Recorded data
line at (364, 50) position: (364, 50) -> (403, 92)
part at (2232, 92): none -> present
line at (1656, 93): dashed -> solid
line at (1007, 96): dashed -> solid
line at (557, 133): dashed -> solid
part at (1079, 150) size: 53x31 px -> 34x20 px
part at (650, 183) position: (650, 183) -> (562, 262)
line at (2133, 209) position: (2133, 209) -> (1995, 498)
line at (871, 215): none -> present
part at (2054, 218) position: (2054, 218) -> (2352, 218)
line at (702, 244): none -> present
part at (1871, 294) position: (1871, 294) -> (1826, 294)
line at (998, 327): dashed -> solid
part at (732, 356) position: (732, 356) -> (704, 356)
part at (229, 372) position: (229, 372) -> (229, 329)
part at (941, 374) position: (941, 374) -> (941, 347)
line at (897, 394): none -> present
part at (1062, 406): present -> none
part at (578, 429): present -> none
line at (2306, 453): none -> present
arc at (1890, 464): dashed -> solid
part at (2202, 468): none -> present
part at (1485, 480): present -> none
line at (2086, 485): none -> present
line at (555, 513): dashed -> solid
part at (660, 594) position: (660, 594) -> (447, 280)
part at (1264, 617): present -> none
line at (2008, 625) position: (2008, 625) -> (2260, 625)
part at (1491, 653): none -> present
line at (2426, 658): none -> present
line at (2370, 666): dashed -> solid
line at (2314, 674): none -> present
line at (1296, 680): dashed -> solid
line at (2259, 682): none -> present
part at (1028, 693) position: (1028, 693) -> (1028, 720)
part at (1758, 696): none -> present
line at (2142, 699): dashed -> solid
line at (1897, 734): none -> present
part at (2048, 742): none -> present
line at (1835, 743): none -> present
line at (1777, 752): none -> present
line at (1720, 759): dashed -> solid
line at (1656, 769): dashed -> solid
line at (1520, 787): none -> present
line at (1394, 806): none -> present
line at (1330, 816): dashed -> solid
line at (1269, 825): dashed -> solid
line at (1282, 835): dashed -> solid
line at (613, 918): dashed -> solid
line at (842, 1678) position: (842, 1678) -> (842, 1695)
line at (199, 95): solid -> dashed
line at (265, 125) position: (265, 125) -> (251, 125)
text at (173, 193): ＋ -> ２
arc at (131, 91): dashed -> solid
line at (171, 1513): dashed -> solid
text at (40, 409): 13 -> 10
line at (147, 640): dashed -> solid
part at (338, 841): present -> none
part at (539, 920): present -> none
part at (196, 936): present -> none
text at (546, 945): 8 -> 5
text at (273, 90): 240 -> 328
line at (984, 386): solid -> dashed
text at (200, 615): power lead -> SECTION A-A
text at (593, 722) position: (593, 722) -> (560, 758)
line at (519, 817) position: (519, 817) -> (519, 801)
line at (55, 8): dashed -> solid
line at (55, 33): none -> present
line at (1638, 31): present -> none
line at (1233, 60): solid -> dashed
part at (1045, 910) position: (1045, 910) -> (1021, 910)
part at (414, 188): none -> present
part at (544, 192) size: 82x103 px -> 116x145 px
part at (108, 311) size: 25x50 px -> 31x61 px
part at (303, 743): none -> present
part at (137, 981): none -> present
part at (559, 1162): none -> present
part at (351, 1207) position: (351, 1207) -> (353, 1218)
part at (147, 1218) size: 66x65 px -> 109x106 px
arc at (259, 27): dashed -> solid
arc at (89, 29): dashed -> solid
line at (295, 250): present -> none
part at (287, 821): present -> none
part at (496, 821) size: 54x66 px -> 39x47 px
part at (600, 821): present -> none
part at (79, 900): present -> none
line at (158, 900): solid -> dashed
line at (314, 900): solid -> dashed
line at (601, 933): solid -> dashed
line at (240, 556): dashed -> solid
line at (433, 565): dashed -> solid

- Requirements: Convert every line of the records above into a JSON list of strings, one string per line, and omit blank lines.

- Answer below:
[
  "line at (364, 50) position: (364, 50) -> (403, 92)",
  "part at (2232, 92): none -> present",
  "line at (1656, 93): dashed -> solid",
  "line at (1007, 96): dashed -> solid",
  "line at (557, 133): dashed -> solid",
  "part at (1079, 150) size: 53x31 px -> 34x20 px",
  "part at (650, 183) position: (650, 183) -> (562, 262)",
  "line at (2133, 209) position: (2133, 209) -> (1995, 498)",
  "line at (871, 215): none -> present",
  "part at (2054, 218) position: (2054, 218) -> (2352, 218)",
  "line at (702, 244): none -> present",
  "part at (1871, 294) position: (1871, 294) -> (1826, 294)",
  "line at (998, 327): dashed -> solid",
  "part at (732, 356) position: (732, 356) -> (704, 356)",
  "part at (229, 372) position: (229, 372) -> (229, 329)",
  "part at (941, 374) position: (941, 374) -> (941, 347)",
  "line at (897, 394): none -> present",
  "part at (1062, 406): present -> none",
  "part at (578, 429): present -> none",
  "line at (2306, 453): none -> present",
  "arc at (1890, 464): dashed -> solid",
  "part at (2202, 468): none -> present",
  "part at (1485, 480): present -> none",
  "line at (2086, 485): none -> present",
  "line at (555, 513): dashed -> solid",
  "part at (660, 594) position: (660, 594) -> (447, 280)",
  "part at (1264, 617): present -> none",
  "line at (2008, 625) position: (2008, 625) -> (2260, 625)",
  "part at (1491, 653): none -> present",
  "line at (2426, 658): none -> present",
  "line at (2370, 666): dashed -> solid",
  "line at (2314, 674): none -> present",
  "line at (1296, 680): dashed -> solid",
  "line at (2259, 682): none -> present",
  "part at (1028, 693) position: (1028, 693) -> (1028, 720)",
  "part at (1758, 696): none -> present",
  "line at (2142, 699): dashed -> solid",
  "line at (1897, 734): none -> present",
  "part at (2048, 742): none -> present",
  "line at (1835, 743): none -> present",
  "line at (1777, 752): none -> present",
  "line at (1720, 759): dashed -> solid",
  "line at (1656, 769): dashed -> solid",
  "line at (1520, 787): none -> present",
  "line at (1394, 806): none -> present",
  "line at (1330, 816): dashed -> solid",
  "line at (1269, 825): dashed -> solid",
  "line at (1282, 835): dashed -> solid",
  "line at (613, 918): dashed -> solid",
  "line at (842, 1678) position: (842, 1678) -> (842, 1695)",
  "line at (199, 95): solid -> dashed",
  "line at (265, 125) position: (265, 125) -> (251, 125)",
  "text at (173, 193): ＋ -> ２",
  "arc at (131, 91): dashed -> solid",
  "line at (171, 1513): dashed -> solid",
  "text at (40, 409): 13 -> 10",
  "line at (147, 640): dashed -> solid",
  "part at (338, 841): present -> none",
  "part at (539, 920): present -> none",
  "part at (196, 936): present -> none",
  "text at (546, 945): 8 -> 5",
  "text at (273, 90): 240 -> 328",
  "line at (984, 386): solid -> dashed",
  "text at (200, 615): power lead -> SECTION A-A",
  "text at (593, 722) position: (593, 722) -> (560, 758)",
  "line at (519, 817) position: (519, 817) -> (519, 801)",
  "line at (55, 8): dashed -> solid",
  "line at (55, 33): none -> present",
  "line at (1638, 31): present -> none",
  "line at (1233, 60): solid -> dashed",
  "part at (1045, 910) position: (1045, 910) -> (1021, 910)",
  "part at (414, 188): none -> present",
  "part at (544, 192) size: 82x103 px -> 116x145 px",
  "part at (108, 311) size: 25x50 px -> 31x61 px",
  "part at (303, 743): none -> present",
  "part at (137, 981): none -> present",
  "part at (559, 1162): none -> present",
  "part at (351, 1207) position: (351, 1207) -> (353, 1218)",
  "part at (147, 1218) size: 66x65 px -> 109x106 px",
  "arc at (259, 27): dashed -> solid",
  "arc at (89, 29): dashed -> solid",
  "line at (295, 250): present -> none",
  "part at (287, 821): present -> none",
  "part at (496, 821) size: 54x66 px -> 39x47 px",
  "part at (600, 821): present -> none",
  "part at (79, 900): present -> none",
  "line at (158, 900): solid -> dashed",
  "line at (314, 900): solid -> dashed",
  "line at (601, 933): solid -> dashed",
  "line at (240, 556): dashed -> solid",
  "line at (433, 565): dashed -> solid"
]